Let me say, it is my belief, that most people who commit a violent crime would do just about anything to take back that 15 minutes where they lost their temper or made a very bad decision.
I am not talking about serial killers or whackos. I am talking about the average joe who is 40 or 50 years old,and goes to work everyday. His life goes south after a divorce or another of life's missteps he can't handle. He begins to drink or starts doing drugs and his since of right and wrong jumps out the window.

Then there is the other type of criminal who believes the world owes him something. He breaks into cars to steal computers and stuff he is too lazy to earn because he wants drugs or whatever and he doesn't care how hard you worked for anything. How dare you drive a new car, live in a nice house with the lawn mowed and eat three meals a day while he was beaten and battered by a drunk uncaring father and a mother too scared to make a move. I am NOT defending this scenario.  I firmly believe some people are what they are because of the way they were raised and others are the way they are in spite of the way they were raised.

But, I am not telling you what I learned. So here is some of it.
Always treat the criminal with respect. It goes much easier when you want to talk to them to find out what actually happened. They will open up more to the guy who lets them smoke a cigarette and have a coke than the guy who pushes them around and treats them like scum.

The faster you can get a suspect isolated and get him to talk, the more likely you are to get the true story.
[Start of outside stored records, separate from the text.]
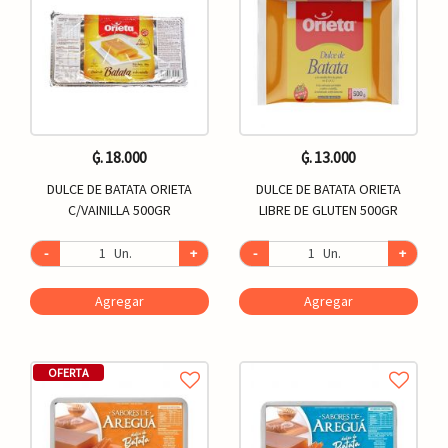
₲. 18.000
₲. 13.000
DULCE DE BATATA ORIETA
DULCE DE BATATA ORIETA
C/VAINILLA 500GR
LIBRE DE GLUTEN 500GR
-
Un.
+
-
Un.
+
Agregar
Agregar
OFERTA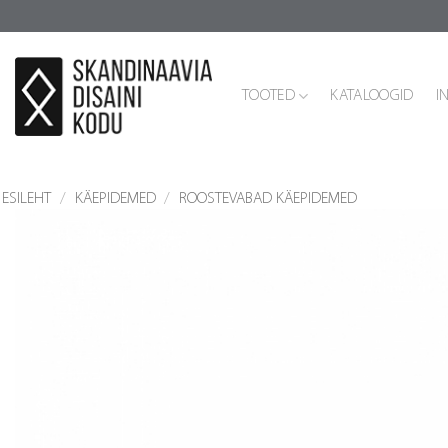
Skip
to
content
TOOTED
KATALOOGID
I
ESILEHT
/
KÄEPIDEMED
/
ROOSTEVABAD KÄEPIDEMED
The longer they sit alone or with someone else involved in the crime, the more time they have to think about what they can say to justify what they did and make it seem not as bad as it is.

One man I met should have been protected by the Castle Law. The law says if you are in your home and someone comes in to harm you, you can shoot them and not be charged with a crime.
In this case, the intruders came in, harassed the home owner.  He had a gun on is coffee table.
Dumb, it think. Anyway, the situation was defused and the guys left but the homeowner was so angry he followed them out and got into a scuffle with one of the men. Subsequently, someone was shot and now the man is charged with murder.
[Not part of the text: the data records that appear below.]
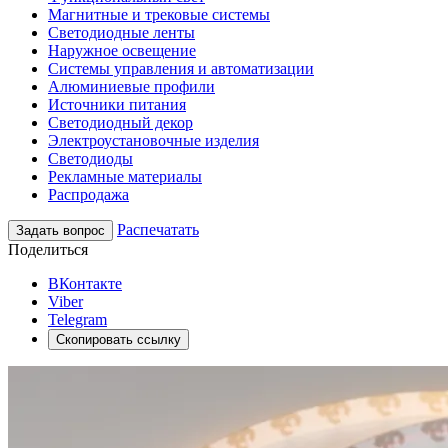
Магнитные и трековые системы
Светодиодные ленты
Наружное освещение
Системы управления и автоматизации
Алюминиевые профили
Источники питания
Светодиодный декор
Электроустановочные изделия
Светодиоды
Рекламные материалы
Распродажа
Распечатать
Задать вопрос
Поделиться
ВКонтакте
Viber
Telegram
Скопировать ссылку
Another man shot a guy in the eye because he "didn't respect" a pick-up truck he borrowed several years before and since then the man let it fester and fester until when the guy came to his house he shot and killed him.

Anyway, we didn't have much to do the night I rode with the Sheriff. We helped a motorist who was stranded on the highway and patrolled. I heard lots of war stories and how people make a bad situation worse by lying and saying things that just could not have happened.
I plan on incorporating these stories into my next novel.
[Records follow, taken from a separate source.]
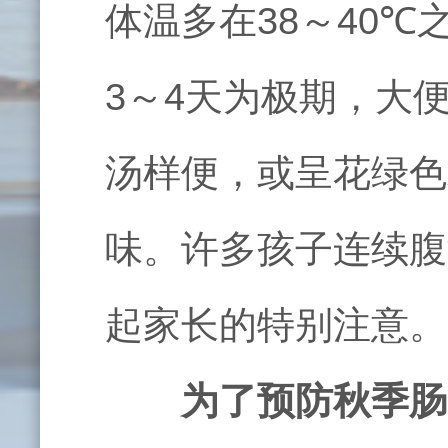
体温多在
38
～
40
℃
3
～
4
天为极期，大
汤样便，或呈花绿色
味。许多孩子连续腹
起家长的特别注意。
为了预防秋季肠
Any law officer who reads this will probably think I am being simplistic or off the mark, but comments are always welcome and discussions are good for the soul.


  1. Sounds like some incredible research. I'm glad I don't need to delve that deep into real-world horrors. Not with this book, anyway.

  2. Interesting indeed. That's an excellent resource for writers everywhere.

    I used to work with a guy whose wife is a cop. He relayed a lot of the stories she told him to me. I can handle working with normal people, but I don't think I would ever be able to handle working every day with the types of people they work with.